Fasten your safety belts. The revenue picture in oil and gas has gotten interesting once again.
Forget conflict in Ukraine, or questions regarding the role of oil production in Iraq, Iran or elsewhere.
Instead, look only at commodity price and its impact on the domestic oil and gas industry. At $100 oil we’re all geniuses, so a quick glance at daily energy prices on any television business channel suggests there are a lot of smart people out there.
Just how smart? Consider the volume of money flowing into the industry on a monthly basis from oil, NGL and natural gas by multiplying domestic production times average monthly commodity price.

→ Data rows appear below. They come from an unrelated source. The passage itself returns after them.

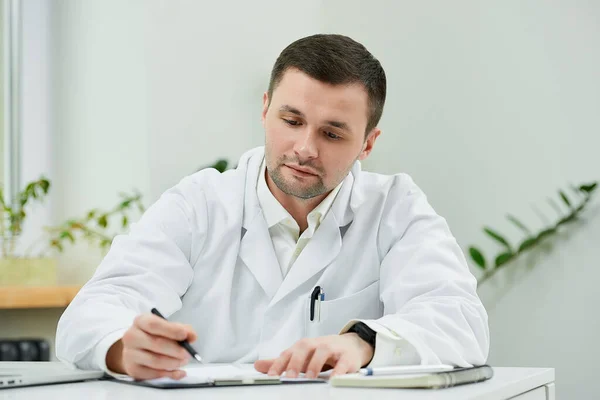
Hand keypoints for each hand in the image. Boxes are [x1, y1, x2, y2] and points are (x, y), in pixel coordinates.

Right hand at [106, 313, 197, 379]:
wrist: (136, 349)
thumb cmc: (154, 335)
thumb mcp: (167, 327)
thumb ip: (182, 329)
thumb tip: (192, 336)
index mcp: (140, 321)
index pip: (153, 325)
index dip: (171, 330)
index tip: (184, 335)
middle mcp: (131, 336)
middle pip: (155, 343)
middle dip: (175, 350)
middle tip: (188, 353)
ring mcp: (130, 354)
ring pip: (155, 361)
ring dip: (174, 362)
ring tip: (183, 361)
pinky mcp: (133, 370)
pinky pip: (154, 374)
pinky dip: (170, 374)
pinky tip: (179, 372)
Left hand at [254, 333, 373, 377]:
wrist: (351, 345)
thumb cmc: (323, 351)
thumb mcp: (301, 356)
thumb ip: (281, 362)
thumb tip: (258, 366)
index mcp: (304, 346)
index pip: (289, 352)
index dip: (280, 363)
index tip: (272, 376)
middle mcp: (317, 345)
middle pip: (305, 347)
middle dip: (296, 361)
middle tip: (289, 376)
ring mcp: (334, 349)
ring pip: (324, 351)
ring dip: (315, 364)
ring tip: (310, 377)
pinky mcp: (347, 357)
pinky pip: (343, 362)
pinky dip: (338, 370)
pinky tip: (333, 379)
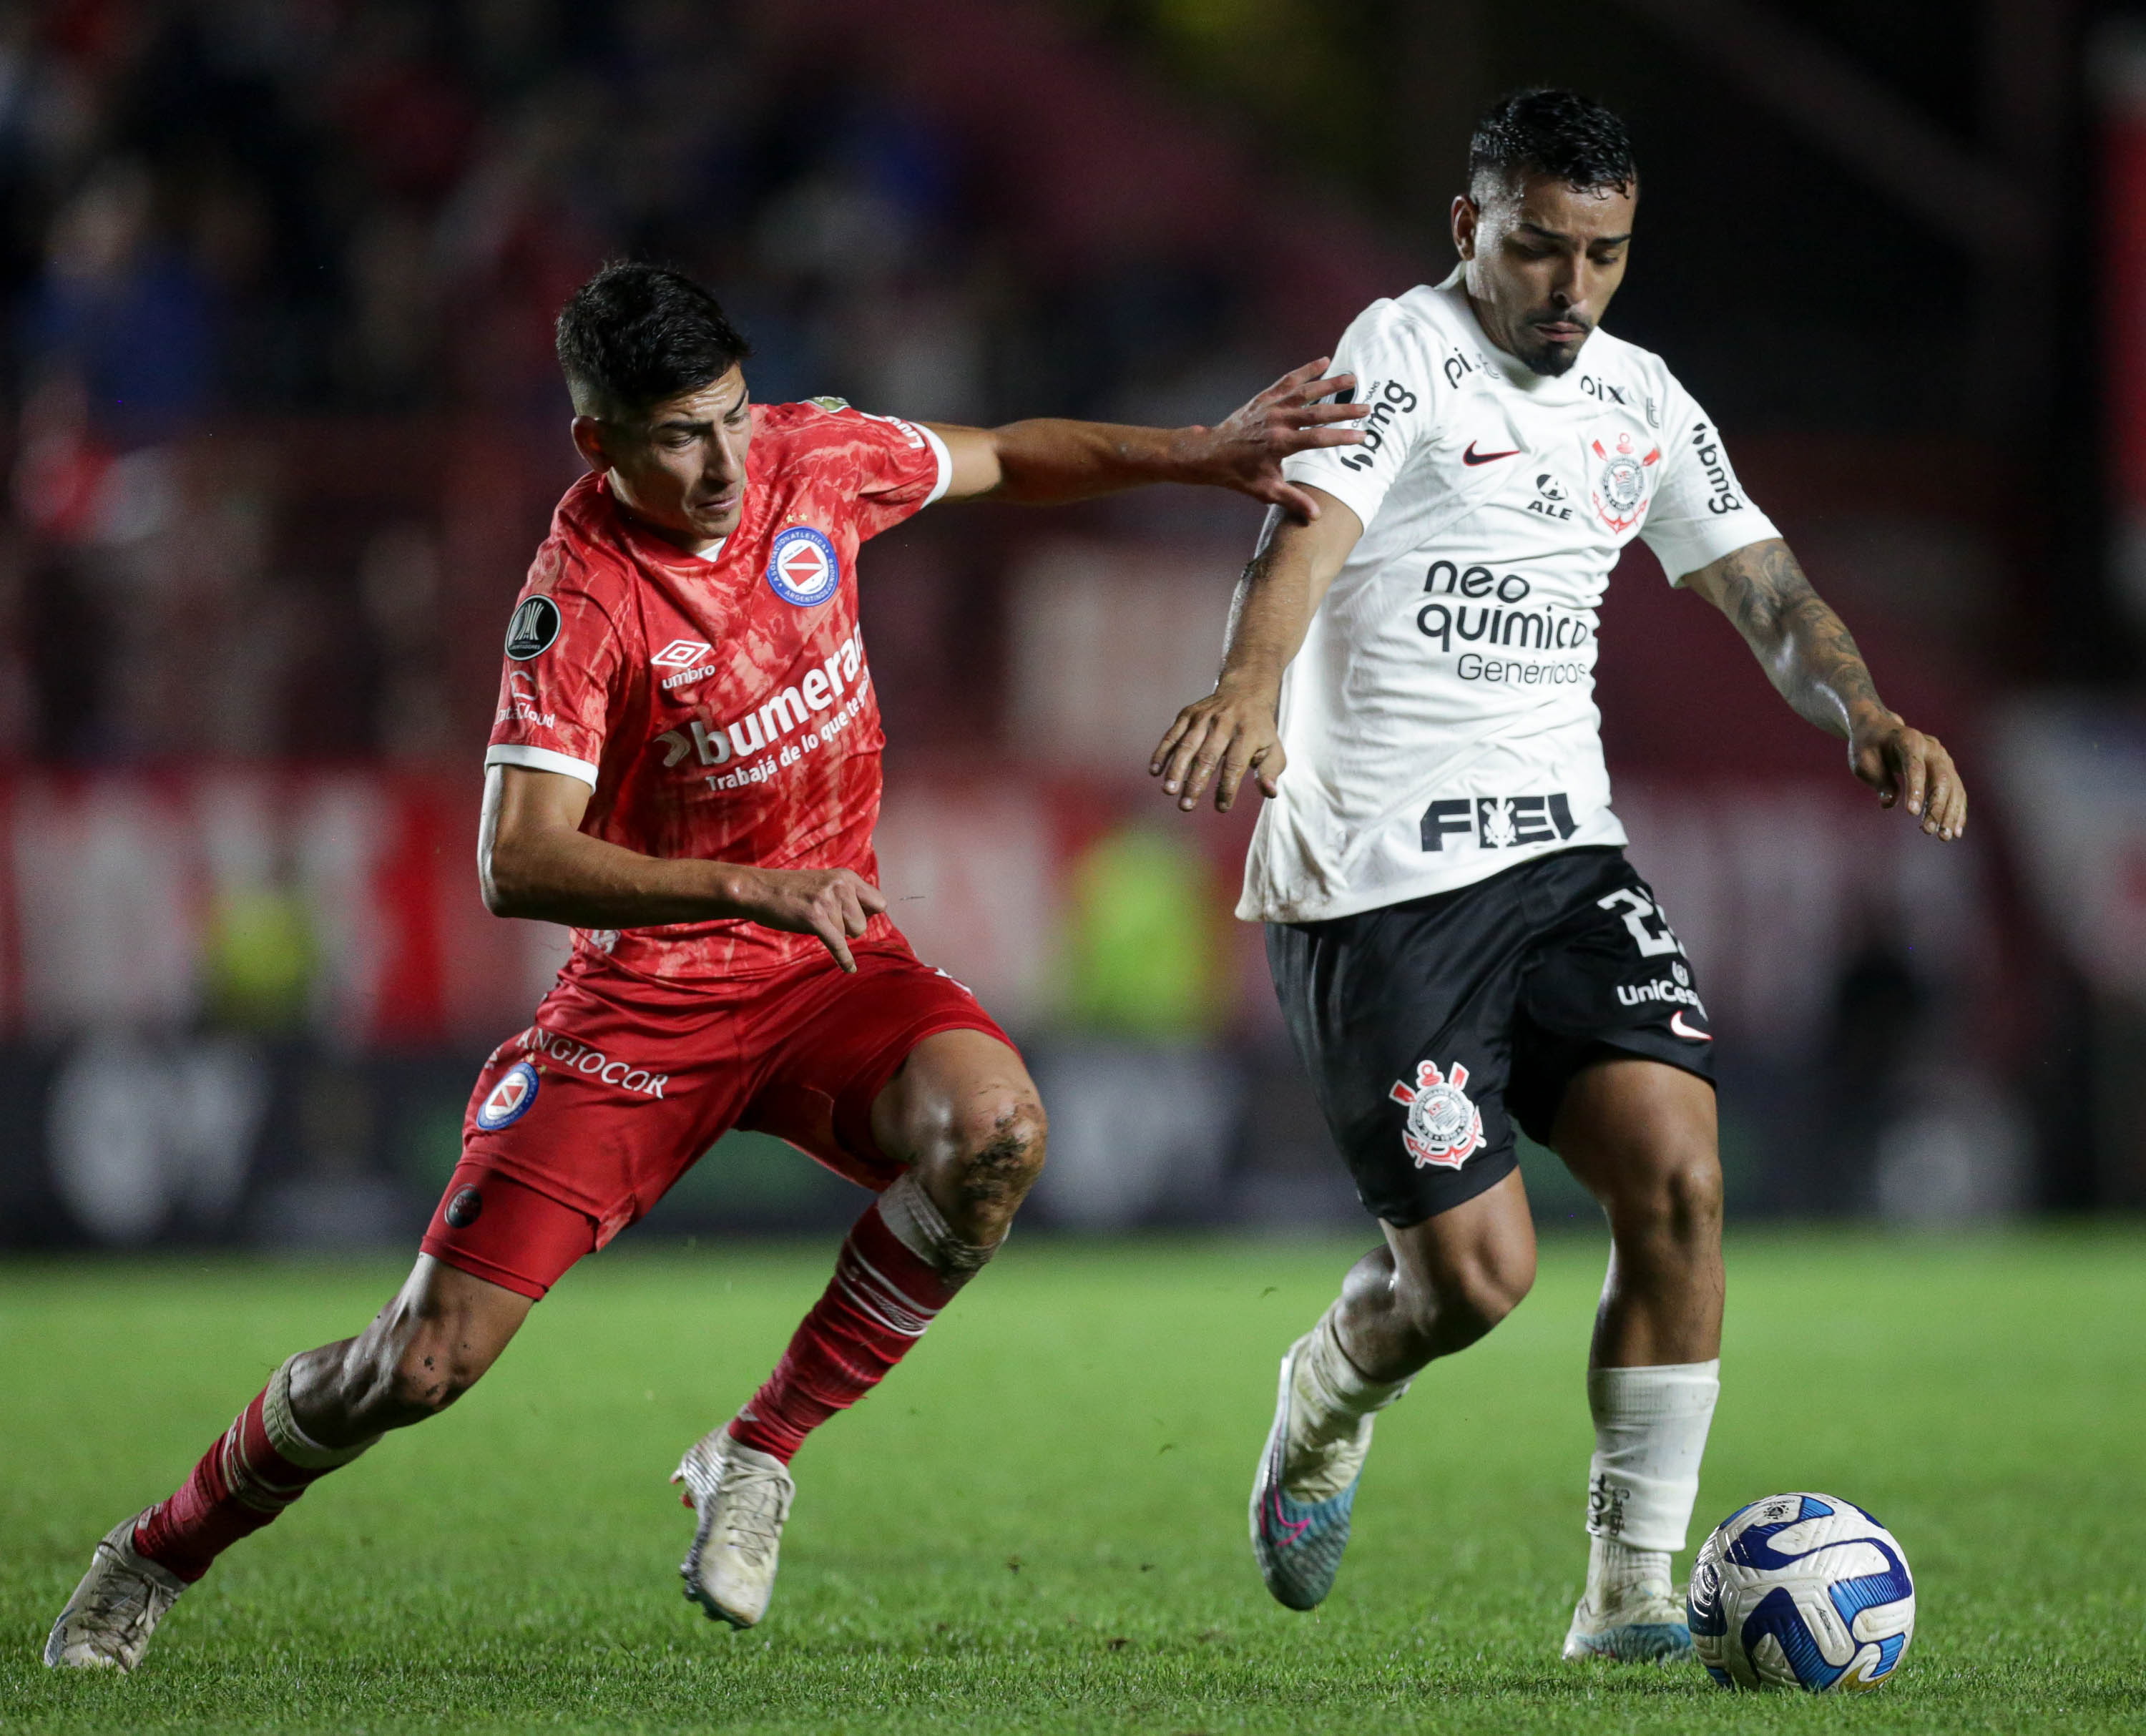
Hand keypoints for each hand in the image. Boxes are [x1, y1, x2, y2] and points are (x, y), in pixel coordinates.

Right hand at [732, 866, 888, 970]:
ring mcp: (828, 901)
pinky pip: (837, 945)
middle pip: (864, 924)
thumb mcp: (825, 883)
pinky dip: (844, 959)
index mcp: (847, 876)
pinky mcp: (815, 918)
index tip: (851, 918)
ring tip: (812, 920)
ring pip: (849, 935)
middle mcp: (841, 886)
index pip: (879, 903)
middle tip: (825, 920)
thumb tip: (868, 917)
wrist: (759, 889)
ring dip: (832, 934)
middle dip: (847, 929)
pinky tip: (849, 969)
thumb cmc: (791, 890)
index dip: (867, 915)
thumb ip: (847, 895)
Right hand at [1151, 682, 1285, 812]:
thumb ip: (1271, 771)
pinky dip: (1162, 752)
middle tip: (1186, 806)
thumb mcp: (1273, 748)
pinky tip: (1155, 771)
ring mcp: (1204, 717)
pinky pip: (1172, 734)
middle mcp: (1224, 723)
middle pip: (1208, 756)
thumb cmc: (1259, 729)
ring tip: (1169, 790)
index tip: (1222, 807)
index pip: (1235, 764)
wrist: (1244, 691)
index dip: (1227, 787)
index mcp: (1247, 733)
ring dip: (1176, 769)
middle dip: (1196, 782)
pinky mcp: (1188, 714)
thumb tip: (1269, 793)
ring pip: (1187, 745)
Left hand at [1180, 359, 1365, 519]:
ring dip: (1330, 384)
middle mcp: (1278, 421)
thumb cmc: (1240, 474)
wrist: (1211, 453)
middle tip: (1366, 408)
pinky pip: (1288, 380)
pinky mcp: (1265, 397)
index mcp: (1280, 443)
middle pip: (1317, 412)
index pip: (1318, 439)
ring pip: (1306, 391)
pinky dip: (1306, 371)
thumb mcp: (1266, 490)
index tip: (1362, 436)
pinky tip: (1324, 361)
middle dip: (1344, 410)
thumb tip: (1316, 516)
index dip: (1341, 437)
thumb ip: (1293, 499)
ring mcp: (1271, 406)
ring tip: (1353, 378)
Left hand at [1852, 713, 1965, 840]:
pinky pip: (1956, 791)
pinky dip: (1957, 810)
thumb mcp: (1863, 761)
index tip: (1911, 813)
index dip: (1915, 789)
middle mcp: (1932, 748)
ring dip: (1949, 813)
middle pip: (1940, 779)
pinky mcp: (1947, 769)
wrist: (1881, 730)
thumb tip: (1889, 803)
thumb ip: (1878, 780)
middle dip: (1936, 807)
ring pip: (1953, 787)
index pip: (1914, 766)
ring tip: (1944, 837)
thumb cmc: (1868, 747)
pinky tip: (1955, 830)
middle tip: (1929, 832)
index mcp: (1908, 740)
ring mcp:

Hart Energy maintains an informal monthly revenue model tracking such a metric, which provides insight into how the sector is doing and, historically, provided short-term clues to the volume of expected field work over the ensuing 90-day period. At one point, the rig count tracked direction in monthly revenue with a 90-day lag, though the transition to pad drilling has obscured the correlation over the past 18 months.
The revenue model is a simple premise. Basically, dollars coming in the door for oil and gas firms go back out the door to employ service companies to develop more oil and gas.
The current metric shows combined monthly revenues from oil, NGL and natural gas topped $37 billion in February 2014, the last month for which official data is available on domestic production and pricing. The last time industry revenues were this high was May 2008. Industry revenues, riding high oil and natural gas prices (no one much cared about NGL back then) peaked at $43 billion in July 2008, then followed commodity prices over a cliff.
Eventually, monthly industry revenues fell to $12.7 billion in March 2009, resulting in a 60% retraction in the rig count and widespread dislocation in the energy industry. The trough is less important than the fact that February 2014 industry revenues are the fourth largest in the domestic industry’s history (unadjusted for inflation).
The current cycle will be challenged to exceed July 2008’s $43 billion. It is hard to imagine oil prices spiraling up to the $128-per-barrel average recorded that month. On the other hand, the industry is making up on volume what it has given up on price. U.S. domestic crude production reversed its long twilight decline after 2008 on the basis of tight-formation development in the Eagle Ford and Bakken shales. Indeed, monthly oil revenues in July 2008 reached $20.4 billion before falling to just $5 billion in February 2009. But in July 2008, domestic oil production totaled less than 4.5 million barrels per day.
In contrast, monthly oil revenue has been at $20 billion, or above, 15 times since March 2012, including the past 13 months. Currently, domestic oil production is 3.1 million barrels higher, or a gain of 69%, versus the July 2008 revenue peak.
The question is whether domestic oil revenues will set a new monthly high in April 2014, thanks to $100-plus oil prices, exceeding the August 2013 record of $23.9 billion.
The current revenue spike is also rooted in February 2014 natural gas revenues as record cold temperatures descended on the U.S. Buoyed by an average Henry Hub monthly price of $6 per thousand cubic feet, natural gas monthly revenue reached $11.3 billion in a short 28-day month.
Maybe the number pales when compared to the peak $18.8 billion in July 2008, but it is certainly an improvement over the $3.7 billion trough in April 2012. Actually, monthly natural gas revenues had been range-bound at $7.5 billion, plus or minus, during the second half of 2013 before rallying into the cold weather at year-end. Indeed, industry natural gas revenues rose about $1 billion per month in December and January.
Couple gas with liquids and the revenue picture gets more interesting yet. NGL revenues set a record of $4 billion in February 2014 on the basis of a modest pricing increase as propane went wild, coupled with record production of 2.9 million barrels of NGL for the month. The $15.4 billion in monthly revenues for natural gas and NGL during February was the highest figure since the two commodities recorded $17.8 billion in August 2008.
Those are a lot of numbers to juggle. The particulars are less important than the takeaway. And the takeaway is that industry revenues, at this level, suggest that expectations of expanding domestic activity, which have been extraordinarily optimistic of late, may actually be understated.